Plenty of targets to choose

“Don’t Look Up’s” critique of authority is not a surprise coming from McKay, who gives an outline of the government’s “too big to fail” schemes in what’s otherwise a goofy buddy-cop comedy, “The Other Guys” (2010).

But what specific news issue is “Don’t Look Up” targeting? Interestingly, several things could fit. I found the approaching comet stands in for climate change. By compressing the timeline into six months, we get a stark picture of how a government with special interests parasitically attached can’t handle a global threat. However, the friend I watched the film with says it’s about the pandemic. We might both be right.

“Don’t Look Up” makes fun of both powerful political parties, but does it lean one way? The grand finale finds the Look Up crowd putting on a celebrity-laden concert and the Don’t Look Up crowd holding a political rally. My friend (who is not right-leaning) felt the film takes more pokes at the right.
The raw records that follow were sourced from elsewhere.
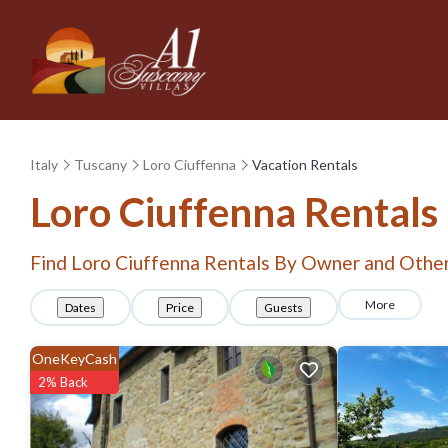
Italy
Tuscany
Loro Ciuffenna
Vacation Rentals
Loro Ciuffenna Rental
Find Loro Ciuffenna Rentals By Owner and Other
More
Dates
Price
Guests
OneKeyCash
2% Back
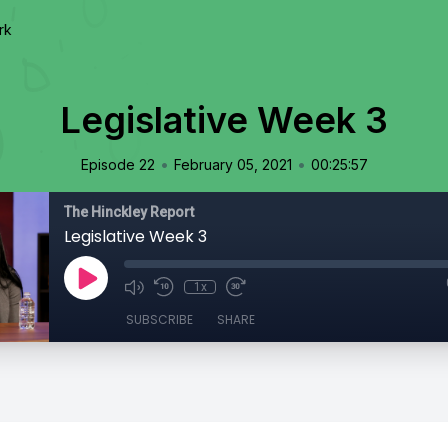
rk
Legislative Week 3
•
•
Episode 22
February 05, 2021
00:25:57
The Hinckley Report
Legislative Week 3
1x
SUBSCRIBE
SHARE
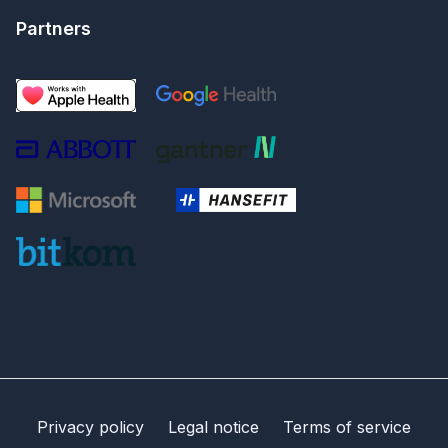
Partners
Privacy policy
Legal notice
Terms of service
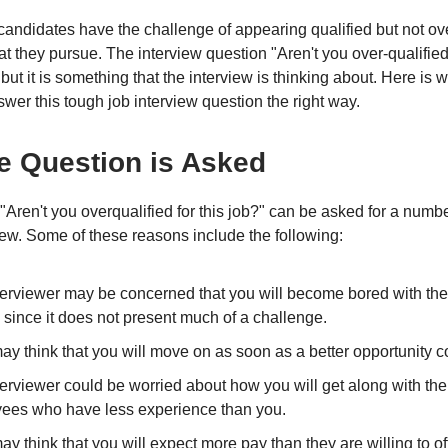
andidates have the challenge of appearing qualified but not ove
hat they pursue. The interview question "Aren't you over-qualifi
but it is something that the interview is thinking about. Here is
wer this tough job interview question the right way.
e Question is Asked
"Aren't you overqualified for this job?" can be asked for a numb
view. Some of these reasons include the following:
terviewer may be concerned that you will become bored with the
 since it does not present much of a challenge.
ay think that you will move on as soon as a better opportunity 
erviewer could be worried about how you will get along with the
ees who have less experience than you.
y think that you will expect more pay than they are willing to off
He might be correct, as McKay seems to be saying the left’s excesses are idiotic but the right’s excesses are immediately dangerous. The fact that she’s a woman is initially distracting, but it becomes clear that Orlean represents Donald Trump when MAGA-style hats pop up at the rally.
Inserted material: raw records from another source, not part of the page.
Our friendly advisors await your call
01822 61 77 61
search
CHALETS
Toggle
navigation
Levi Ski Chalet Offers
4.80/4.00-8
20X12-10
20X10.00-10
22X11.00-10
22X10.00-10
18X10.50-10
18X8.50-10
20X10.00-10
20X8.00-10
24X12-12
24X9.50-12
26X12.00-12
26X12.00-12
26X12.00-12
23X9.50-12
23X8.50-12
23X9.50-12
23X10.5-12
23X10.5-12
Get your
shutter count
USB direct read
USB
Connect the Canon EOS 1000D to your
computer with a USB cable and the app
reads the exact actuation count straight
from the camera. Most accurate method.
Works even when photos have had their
Because he’s the biggest campaign donor, Peter Isherwell (Mark Rylance) has the president’s ear. This behind-the-curtain influencer has aspects of Bill Gates, Anthony Fauci, Elon Musk and – when he sniffs a female colleague’s hair – Joe Biden.

Satire or snapshot?

Maybe “Don’t Look Up” will tick off rightists, maybe leftists, maybe both. McKay’s desire to cover all the bases – to remind everyone they should be ticked off by everything — makes the film oddly safe, rather than biting.

I can see it being divisive on comedy grounds. Satires don’t need to be 138 minutes long, especially when they are making one main point. (It should’ve mimicked the tighter and funnier “The Campaign,” which comes from a McKay story.) Still, “Don’t Look Up” has a great cast (see also Ariana Grande making fun of pop-star personas, and Jonah Hill being the ultimate worthless power-holder).
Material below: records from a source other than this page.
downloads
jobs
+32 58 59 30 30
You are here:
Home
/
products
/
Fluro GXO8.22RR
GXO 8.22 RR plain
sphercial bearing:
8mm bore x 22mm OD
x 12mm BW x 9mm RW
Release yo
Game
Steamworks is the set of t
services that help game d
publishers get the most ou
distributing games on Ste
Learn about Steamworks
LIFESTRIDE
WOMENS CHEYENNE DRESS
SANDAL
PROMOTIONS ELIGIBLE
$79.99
And while this isn’t the first end-of-the-world comedy, it’s a good time for a new one, because the world around us has altered the very nature of satire. McKay’s satire comes off as a snapshot. (Or maybe “photo gallery” is the better metaphor. Each image of modern stupidity counts as one click. You won’t believe No. 7!)

Decades down the road (if the human race still exists), we can screen “Don’t Look Up” and say, “Yep, that’s how it was.”